◆ What you will do: Give back exactly the first lines of the entries below, through the line with "785 81 148.50".

Collected data entries:
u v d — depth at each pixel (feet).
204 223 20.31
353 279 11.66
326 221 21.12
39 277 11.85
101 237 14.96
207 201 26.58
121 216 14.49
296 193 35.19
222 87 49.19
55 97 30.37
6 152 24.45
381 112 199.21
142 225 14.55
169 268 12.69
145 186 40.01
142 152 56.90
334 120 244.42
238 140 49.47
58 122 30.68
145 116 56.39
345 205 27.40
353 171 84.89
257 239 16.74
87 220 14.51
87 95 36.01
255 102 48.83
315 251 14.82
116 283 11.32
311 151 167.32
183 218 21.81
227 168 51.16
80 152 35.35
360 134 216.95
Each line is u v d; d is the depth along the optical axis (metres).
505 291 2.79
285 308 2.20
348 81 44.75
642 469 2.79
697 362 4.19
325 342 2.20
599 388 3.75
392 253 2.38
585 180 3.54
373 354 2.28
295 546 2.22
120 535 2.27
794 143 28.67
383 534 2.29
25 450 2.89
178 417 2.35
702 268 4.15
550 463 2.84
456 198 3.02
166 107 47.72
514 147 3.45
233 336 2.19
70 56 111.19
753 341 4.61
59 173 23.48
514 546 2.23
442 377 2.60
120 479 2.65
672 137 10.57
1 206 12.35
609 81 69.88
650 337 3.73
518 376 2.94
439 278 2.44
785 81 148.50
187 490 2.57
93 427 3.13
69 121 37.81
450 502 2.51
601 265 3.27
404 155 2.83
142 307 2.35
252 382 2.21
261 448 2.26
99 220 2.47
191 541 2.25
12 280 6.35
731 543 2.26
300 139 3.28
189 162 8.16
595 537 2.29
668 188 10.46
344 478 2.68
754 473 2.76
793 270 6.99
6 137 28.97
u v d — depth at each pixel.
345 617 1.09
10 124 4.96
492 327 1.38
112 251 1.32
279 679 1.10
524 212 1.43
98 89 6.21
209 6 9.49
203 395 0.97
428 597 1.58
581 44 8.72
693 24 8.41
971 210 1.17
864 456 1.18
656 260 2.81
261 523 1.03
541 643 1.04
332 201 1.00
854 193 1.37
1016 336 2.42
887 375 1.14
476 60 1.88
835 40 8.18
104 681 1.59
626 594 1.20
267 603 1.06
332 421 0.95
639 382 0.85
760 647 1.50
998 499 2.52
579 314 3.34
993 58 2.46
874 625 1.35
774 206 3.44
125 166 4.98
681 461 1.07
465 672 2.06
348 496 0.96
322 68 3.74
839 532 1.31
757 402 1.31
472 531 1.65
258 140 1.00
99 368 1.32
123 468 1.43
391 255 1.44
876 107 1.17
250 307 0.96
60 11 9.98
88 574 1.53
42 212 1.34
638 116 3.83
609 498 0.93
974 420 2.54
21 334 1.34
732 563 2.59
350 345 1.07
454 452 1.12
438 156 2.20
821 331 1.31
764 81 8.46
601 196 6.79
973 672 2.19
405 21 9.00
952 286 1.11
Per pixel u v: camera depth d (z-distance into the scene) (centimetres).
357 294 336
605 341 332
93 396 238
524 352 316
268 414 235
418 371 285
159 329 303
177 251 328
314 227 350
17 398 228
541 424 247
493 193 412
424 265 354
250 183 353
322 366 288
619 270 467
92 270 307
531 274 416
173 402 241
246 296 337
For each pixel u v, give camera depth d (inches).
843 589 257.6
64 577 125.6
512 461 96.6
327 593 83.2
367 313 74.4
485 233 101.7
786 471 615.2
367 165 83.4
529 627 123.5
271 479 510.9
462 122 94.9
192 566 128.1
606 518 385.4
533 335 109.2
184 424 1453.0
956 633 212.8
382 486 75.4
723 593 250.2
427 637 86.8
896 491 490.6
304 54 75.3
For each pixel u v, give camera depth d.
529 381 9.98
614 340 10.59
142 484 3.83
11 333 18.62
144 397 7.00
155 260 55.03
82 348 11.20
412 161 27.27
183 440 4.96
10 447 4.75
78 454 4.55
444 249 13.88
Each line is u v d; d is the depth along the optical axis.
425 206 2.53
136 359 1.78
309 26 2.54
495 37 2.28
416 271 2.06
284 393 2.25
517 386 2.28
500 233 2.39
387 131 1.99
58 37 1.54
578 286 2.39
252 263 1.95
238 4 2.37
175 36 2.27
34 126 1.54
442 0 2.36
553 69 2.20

◆ Answer to the exercise:
u v d — depth at each pixel (feet).
204 223 20.31
353 279 11.66
326 221 21.12
39 277 11.85
101 237 14.96
207 201 26.58
121 216 14.49
296 193 35.19
222 87 49.19
55 97 30.37
6 152 24.45
381 112 199.21
142 225 14.55
169 268 12.69
145 186 40.01
142 152 56.90
334 120 244.42
238 140 49.47
58 122 30.68
145 116 56.39
345 205 27.40
353 171 84.89
257 239 16.74
87 220 14.51
87 95 36.01
255 102 48.83
315 251 14.82
116 283 11.32
311 151 167.32
183 218 21.81
227 168 51.16
80 152 35.35
360 134 216.95
Each line is u v d; d is the depth along the optical axis (metres).
505 291 2.79
285 308 2.20
348 81 44.75
642 469 2.79
697 362 4.19
325 342 2.20
599 388 3.75
392 253 2.38
585 180 3.54
373 354 2.28
295 546 2.22
120 535 2.27
794 143 28.67
383 534 2.29
25 450 2.89
178 417 2.35
702 268 4.15
550 463 2.84
456 198 3.02
166 107 47.72
514 147 3.45
233 336 2.19
70 56 111.19
753 341 4.61
59 173 23.48
514 546 2.23
442 377 2.60
120 479 2.65
672 137 10.57
1 206 12.35
609 81 69.88
650 337 3.73
518 376 2.94
439 278 2.44
785 81 148.50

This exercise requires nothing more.